Re: [Bug] double ->queue_rq() because of timeout in ->queue_rq()

David Jeffery <djeffery@xxxxxxxxxx> · Fri, 21 Oct 2022 14:21:17 -0400

blk_On Fri, Oct 21, 2022 at 10:40 AM Keith Busch <kbusch@xxxxxxxxxx> wrote:
>
> The blk_mq_wait_quiesce_done() will only wait for tasks that entered
> just before calling that function. It will not wait for tasks that
> entered immediately after.

Right. The design was depending on saving a jiffies value before the
blk_mq_wait_quiesce_done() call and deadline behavior to avoid having
to care about queue_rq calls starting after
blk_mq_wait_quiesce_done().

> If I correctly understand the problem you're describing, the hypervisor
> may prevent any guest process from running. If so, the timeout work may
> be stalled after the quiesce, and if a queue_rq() process also stalled
> after starting quiesce_done(), then we're in the same situation you're
> trying to prevent, right?

For handling this condition and avoiding the issue, the code was
depending on the deadline value and rq->state value.
blk_mq_start_request sets a deadline then sets MQ_RQ_IN_FLIGHT, while
blk_mq_req_expired checks for MQ_RQ_IN_FLIGHT then checks the
deadline. A new queue_rq call would then not count as expired from
these checks from either its deadline being updated to be in the
future or from missing MQ_RQ_IN_FLIGHT .

However, there are no memory barriers ensuring this ordering. So it
looks like it should prevent an issue with a new queue_rq on x86 cpus
but could race on cpus with weaker memory ordering.

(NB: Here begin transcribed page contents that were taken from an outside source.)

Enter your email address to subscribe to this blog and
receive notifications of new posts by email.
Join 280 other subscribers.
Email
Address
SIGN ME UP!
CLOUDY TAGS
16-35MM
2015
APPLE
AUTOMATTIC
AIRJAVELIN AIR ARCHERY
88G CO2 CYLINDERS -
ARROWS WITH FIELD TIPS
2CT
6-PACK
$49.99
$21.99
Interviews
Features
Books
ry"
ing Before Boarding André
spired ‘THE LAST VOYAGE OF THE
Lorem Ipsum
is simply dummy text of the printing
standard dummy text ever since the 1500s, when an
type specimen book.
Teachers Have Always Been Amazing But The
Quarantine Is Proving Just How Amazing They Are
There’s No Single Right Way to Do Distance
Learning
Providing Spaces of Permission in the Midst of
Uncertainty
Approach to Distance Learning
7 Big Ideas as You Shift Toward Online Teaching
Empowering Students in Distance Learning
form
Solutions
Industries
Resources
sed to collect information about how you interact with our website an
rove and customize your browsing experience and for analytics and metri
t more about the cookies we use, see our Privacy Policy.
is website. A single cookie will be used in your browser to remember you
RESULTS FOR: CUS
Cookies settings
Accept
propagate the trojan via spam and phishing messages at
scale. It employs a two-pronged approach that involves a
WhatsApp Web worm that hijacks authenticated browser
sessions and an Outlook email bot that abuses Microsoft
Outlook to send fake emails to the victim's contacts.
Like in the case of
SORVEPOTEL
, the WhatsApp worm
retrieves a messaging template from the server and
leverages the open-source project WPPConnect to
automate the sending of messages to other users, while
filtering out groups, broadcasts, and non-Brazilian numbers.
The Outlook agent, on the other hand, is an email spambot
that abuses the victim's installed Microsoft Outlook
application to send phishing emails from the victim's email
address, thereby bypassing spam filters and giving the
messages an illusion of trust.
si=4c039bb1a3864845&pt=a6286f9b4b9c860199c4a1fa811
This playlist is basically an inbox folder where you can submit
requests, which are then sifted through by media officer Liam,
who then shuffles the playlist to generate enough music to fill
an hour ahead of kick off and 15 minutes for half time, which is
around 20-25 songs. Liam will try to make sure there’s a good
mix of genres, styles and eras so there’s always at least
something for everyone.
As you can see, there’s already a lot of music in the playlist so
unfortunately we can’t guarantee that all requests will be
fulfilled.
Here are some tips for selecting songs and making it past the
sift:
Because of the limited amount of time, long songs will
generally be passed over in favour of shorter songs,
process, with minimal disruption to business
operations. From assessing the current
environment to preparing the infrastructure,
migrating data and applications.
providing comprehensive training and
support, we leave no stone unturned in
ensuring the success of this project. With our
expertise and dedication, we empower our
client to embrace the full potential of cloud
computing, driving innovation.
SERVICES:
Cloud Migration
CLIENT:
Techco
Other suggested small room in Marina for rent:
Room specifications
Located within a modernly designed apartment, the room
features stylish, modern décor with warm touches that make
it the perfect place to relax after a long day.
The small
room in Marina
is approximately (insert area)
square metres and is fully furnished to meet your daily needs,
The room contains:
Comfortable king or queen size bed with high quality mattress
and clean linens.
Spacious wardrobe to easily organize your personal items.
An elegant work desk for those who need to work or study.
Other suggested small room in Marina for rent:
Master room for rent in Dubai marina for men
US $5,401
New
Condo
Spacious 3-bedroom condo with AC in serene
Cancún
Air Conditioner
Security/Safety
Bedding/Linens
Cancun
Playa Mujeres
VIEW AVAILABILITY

> I agree with your idea that this is a lower level driver responsibility:
> it should reclaim all started requests before allowing new queuing.
> Perhaps the block layer should also raise a clear warning if it's
> queueing a request that's already started.
>

If I understand what you are saying, that is roughly how the old scsi
timeout handling used to work before the async-abort changes. It
prevented new requests and drained everything (though HBA-wide not
just request_queue-wide) before doing anything with timed out
commands. The current implementation makes avoiding race conditions
more difficult but reduces the performance impact of a lone
misbehaving request.

So a driver under the block layer could potentially avoid the current
races by properly quiescing the request_queue before handling any
timed out requests. But I was trying to come up with a solution which
avoided that requirement.

David Jeffery